С тем и уехала. А потом, довольно скоро, пришло из Гладышева письмо с ещё одной целиком исписанной тетрадкой. Открыв её, я с изумлением обнаружила, что бабушка не стала придерживаться плана «родился-учился-женился» (может, и не знала, что так надо?..), а взялась за полноценную и подробнейшую автобиографию... В её рассказе переплелись горести и надежды, страхи и радости маленькой девочки-сироты, чьё детство пришлось на предвоенные годы. Говорила она обо всём об этом так искренне и бесхитростно, как получается у немногих...

Потом было ещё несколько тетрадок, и ещё несколько приездов Зои Фёдоровны к нам в гости, в редакцию. Последний дался ей очень тяжело – и сама всю зиму болела, и в город приехала по очень печальному поводу: на похороны пятилетнего правнука. После этого мы больше ничего от неё не получали, да и я уже не работаю в газете, как и все остальные, кто был с ней там знаком. Даже не знаю, жива ли она сейчас... Все записи, которые Зоя Фёдоровна присылала, посвящены её детству, и мы так и не узнали – в разговорах за чаем как-то к слову не приходилось – как же она потом жила, кем работала уже во взрослой жизни. Вроде бы проскользнуло, что дояркой, - но точно уже не вспомнить... Но хотя бы часть непростых дорог, пройденных когда-то ею, осталась в этих воспоминаниях, которые я сегодня предлагаю прочесть и вам.

Tasha, 2 ноября 2011 г.

ПАПА, МАМА, МАМА НАДЯ

Расскажу о своей несчастной сиротской жизни. Папа мой был плотник, печник и столяр, а в военное время был офицером – воевал с казаками, вернулся с войны раненный в ноги. Потом, как немного походит, - сразу хромать начинал. Когда началась Отечественная – никто не думал, что его возьмут воевать снова, ведь было ему тогда 47 лет. Но его взяли. Он обучал ребят, которые шли добровольцами, - им было по 18, 17, 16 и даже 15 лет. С ними папа ушёл в бои – и пропал без вести...

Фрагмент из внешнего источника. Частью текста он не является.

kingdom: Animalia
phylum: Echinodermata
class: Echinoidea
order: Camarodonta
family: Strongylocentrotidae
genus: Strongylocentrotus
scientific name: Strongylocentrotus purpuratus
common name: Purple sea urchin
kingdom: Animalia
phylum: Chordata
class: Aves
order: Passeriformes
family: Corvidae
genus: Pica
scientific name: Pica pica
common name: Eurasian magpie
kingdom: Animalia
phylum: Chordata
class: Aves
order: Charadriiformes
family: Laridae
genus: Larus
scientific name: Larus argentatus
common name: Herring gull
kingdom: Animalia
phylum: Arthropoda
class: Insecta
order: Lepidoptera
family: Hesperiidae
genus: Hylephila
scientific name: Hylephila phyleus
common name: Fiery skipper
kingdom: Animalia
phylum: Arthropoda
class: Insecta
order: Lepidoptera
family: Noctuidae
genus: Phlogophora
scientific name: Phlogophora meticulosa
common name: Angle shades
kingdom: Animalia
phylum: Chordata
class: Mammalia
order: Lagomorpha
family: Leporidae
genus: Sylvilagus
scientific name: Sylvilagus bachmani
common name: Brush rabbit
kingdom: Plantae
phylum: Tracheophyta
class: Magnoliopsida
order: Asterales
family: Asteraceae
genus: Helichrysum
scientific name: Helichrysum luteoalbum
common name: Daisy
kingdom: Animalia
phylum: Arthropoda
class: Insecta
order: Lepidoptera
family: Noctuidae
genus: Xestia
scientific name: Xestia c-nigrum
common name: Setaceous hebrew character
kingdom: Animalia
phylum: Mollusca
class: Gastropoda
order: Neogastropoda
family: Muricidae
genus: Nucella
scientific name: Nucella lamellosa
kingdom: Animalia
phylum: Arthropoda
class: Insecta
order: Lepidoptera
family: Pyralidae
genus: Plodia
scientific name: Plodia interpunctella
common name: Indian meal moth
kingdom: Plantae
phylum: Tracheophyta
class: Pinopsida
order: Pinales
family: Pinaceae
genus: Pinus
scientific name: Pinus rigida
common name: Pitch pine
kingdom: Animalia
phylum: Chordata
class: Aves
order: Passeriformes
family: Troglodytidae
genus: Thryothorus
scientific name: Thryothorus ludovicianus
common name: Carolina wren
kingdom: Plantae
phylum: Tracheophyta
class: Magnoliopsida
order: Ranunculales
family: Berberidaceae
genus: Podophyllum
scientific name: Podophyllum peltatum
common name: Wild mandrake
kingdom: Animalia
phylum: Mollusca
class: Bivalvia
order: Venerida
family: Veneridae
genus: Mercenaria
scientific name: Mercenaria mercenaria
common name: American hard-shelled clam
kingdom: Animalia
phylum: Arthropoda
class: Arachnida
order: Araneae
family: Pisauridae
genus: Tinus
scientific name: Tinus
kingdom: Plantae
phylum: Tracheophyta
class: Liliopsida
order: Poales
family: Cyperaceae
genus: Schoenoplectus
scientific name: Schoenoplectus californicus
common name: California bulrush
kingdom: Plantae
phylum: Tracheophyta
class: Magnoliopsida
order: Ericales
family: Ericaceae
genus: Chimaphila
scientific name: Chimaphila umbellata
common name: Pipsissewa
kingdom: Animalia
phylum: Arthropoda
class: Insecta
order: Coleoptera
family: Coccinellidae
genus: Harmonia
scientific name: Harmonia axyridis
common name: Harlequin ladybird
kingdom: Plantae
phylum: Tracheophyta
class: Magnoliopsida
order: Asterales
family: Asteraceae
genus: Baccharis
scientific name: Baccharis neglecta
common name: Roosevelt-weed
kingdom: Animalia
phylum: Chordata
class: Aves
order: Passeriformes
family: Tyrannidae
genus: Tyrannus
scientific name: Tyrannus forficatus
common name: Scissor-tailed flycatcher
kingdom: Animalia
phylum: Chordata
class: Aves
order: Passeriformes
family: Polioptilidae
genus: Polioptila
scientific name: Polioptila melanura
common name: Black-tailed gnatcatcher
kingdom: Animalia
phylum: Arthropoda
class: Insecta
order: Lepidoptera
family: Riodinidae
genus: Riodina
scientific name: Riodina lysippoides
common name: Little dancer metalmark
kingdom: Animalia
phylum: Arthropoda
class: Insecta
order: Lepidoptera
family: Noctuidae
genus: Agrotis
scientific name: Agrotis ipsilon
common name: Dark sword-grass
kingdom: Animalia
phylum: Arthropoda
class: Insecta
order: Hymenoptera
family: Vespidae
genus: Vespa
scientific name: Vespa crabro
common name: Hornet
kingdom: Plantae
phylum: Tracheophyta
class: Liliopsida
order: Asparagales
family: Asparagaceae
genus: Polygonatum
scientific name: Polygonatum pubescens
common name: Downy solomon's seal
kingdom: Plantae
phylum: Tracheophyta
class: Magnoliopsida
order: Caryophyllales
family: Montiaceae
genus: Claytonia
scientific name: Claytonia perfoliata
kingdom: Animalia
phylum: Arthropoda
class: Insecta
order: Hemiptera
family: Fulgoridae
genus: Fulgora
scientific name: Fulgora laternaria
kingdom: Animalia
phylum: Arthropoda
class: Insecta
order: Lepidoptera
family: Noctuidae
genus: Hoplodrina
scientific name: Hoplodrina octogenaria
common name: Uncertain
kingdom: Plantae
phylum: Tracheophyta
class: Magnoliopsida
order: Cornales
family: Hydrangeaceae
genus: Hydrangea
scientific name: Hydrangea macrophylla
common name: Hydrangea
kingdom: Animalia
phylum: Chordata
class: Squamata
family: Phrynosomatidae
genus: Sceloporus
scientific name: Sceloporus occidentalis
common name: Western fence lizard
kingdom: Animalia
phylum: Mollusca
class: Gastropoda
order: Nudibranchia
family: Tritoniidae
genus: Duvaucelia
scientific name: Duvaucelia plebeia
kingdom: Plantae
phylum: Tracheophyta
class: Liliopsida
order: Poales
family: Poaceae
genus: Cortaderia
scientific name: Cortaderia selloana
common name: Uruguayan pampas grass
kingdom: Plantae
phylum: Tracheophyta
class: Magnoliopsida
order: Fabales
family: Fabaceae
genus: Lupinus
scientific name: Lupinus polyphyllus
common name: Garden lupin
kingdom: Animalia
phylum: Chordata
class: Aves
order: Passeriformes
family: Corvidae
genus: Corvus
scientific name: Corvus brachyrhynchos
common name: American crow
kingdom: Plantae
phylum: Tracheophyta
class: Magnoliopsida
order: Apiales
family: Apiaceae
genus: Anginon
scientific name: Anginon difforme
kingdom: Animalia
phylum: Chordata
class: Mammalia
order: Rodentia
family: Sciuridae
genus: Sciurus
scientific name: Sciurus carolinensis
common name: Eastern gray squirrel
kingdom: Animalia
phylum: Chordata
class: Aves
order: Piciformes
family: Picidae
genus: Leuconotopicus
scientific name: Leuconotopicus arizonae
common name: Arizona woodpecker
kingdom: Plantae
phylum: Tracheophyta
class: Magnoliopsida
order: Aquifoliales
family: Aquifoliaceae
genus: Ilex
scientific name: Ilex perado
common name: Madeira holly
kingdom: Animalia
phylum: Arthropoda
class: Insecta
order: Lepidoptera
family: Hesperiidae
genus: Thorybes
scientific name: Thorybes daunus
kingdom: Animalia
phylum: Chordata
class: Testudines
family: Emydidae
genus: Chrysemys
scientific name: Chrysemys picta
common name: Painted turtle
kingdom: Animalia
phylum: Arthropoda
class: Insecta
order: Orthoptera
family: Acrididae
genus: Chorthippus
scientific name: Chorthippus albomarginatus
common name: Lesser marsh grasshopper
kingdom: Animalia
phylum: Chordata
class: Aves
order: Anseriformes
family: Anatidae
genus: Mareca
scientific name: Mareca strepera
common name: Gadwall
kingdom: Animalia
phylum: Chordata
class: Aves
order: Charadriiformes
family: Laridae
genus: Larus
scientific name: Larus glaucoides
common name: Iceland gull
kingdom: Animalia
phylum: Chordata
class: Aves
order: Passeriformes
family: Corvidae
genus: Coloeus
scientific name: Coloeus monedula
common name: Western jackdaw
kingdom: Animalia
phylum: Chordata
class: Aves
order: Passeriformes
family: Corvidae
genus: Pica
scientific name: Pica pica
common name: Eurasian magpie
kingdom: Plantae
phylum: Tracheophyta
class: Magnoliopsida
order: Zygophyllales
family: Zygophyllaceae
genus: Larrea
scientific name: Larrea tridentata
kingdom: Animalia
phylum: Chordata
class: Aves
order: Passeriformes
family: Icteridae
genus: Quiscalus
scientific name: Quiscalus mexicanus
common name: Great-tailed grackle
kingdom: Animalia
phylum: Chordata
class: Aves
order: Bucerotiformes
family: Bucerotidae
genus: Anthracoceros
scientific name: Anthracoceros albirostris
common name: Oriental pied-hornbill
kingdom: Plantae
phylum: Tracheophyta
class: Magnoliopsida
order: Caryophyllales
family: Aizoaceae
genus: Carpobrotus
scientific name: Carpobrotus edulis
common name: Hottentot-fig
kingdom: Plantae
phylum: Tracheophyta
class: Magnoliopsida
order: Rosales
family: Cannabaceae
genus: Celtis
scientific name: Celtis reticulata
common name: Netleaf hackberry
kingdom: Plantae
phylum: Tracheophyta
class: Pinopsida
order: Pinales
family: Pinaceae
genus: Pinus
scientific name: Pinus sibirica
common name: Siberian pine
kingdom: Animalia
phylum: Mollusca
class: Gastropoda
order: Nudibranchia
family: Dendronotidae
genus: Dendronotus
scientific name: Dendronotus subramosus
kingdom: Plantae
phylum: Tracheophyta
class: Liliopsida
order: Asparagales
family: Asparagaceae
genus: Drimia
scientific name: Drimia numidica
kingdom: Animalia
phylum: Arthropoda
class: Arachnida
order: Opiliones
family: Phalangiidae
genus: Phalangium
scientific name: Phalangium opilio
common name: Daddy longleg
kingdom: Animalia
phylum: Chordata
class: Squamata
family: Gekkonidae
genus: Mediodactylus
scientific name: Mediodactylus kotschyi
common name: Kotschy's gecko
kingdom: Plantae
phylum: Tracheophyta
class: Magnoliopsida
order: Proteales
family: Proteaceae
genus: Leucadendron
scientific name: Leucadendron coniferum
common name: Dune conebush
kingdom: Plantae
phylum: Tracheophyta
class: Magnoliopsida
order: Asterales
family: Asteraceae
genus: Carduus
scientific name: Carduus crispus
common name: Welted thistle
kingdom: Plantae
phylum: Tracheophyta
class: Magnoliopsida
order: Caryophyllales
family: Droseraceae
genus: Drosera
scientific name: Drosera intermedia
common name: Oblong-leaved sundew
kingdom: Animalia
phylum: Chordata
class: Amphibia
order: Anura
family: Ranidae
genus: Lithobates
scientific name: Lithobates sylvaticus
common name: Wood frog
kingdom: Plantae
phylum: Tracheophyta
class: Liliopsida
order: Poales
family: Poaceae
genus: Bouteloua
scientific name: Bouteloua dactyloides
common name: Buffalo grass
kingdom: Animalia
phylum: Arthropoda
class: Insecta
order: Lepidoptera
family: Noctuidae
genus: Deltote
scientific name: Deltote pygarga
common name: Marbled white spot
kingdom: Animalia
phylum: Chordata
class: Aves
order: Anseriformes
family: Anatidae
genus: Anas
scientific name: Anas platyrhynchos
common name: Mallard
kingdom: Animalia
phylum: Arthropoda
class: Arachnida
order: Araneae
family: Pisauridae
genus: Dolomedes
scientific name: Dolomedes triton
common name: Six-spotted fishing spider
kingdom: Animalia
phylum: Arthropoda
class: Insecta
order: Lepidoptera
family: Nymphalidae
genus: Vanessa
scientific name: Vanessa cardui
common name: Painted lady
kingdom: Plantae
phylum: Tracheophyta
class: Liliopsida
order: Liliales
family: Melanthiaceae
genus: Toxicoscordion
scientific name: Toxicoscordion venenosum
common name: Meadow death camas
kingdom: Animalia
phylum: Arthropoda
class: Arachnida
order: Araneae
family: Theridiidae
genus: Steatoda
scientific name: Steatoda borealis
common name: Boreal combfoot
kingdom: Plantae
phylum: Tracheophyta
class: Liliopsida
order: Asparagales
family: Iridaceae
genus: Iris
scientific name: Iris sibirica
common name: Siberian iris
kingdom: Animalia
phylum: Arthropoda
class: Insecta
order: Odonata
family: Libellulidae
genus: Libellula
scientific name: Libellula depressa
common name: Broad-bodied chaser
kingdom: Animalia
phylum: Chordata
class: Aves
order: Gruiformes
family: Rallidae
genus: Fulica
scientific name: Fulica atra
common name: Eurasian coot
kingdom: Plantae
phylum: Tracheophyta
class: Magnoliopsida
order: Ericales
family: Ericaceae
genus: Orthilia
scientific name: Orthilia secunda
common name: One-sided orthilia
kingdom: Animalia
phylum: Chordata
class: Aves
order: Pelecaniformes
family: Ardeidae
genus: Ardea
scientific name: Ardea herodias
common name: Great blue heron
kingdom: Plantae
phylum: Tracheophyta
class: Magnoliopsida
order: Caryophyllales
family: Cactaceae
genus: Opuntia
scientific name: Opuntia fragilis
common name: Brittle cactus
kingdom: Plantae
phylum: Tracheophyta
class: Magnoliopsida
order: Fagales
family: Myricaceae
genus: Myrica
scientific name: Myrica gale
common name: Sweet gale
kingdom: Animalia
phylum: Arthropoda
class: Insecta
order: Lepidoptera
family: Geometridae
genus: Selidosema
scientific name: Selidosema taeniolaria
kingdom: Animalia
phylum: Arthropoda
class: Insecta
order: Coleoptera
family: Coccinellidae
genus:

По рассказам моего отца и сродственников, мать моя умерла, когда мне было полтора года, и я её совсем не помню. Сначала меня папа возил по тёткам – в деревню Силимово. Сейчас этой деревни уже нет, а была она в стороне Никулина, километрах в двенадцати от Гусь-Хрустального. Жила я и у тёток в Нечаевской, и в заводе в Курлове.

А потом папа нашёл себе подругу жизни, а мне – мать, Надю, и жили мы хорошо до тех пор, как мне исполнилось семь лет.

ЗА УШИ ХВАТАЙ!

Как начинаешь думать про жизнь свою – снова детство вспоминается. Говорили все, что была я тихая и застенчивая. Была-то была, но номерки иногда выкидывала отличные – в общем, тоже не подарочек. Тихо море бурлит доле...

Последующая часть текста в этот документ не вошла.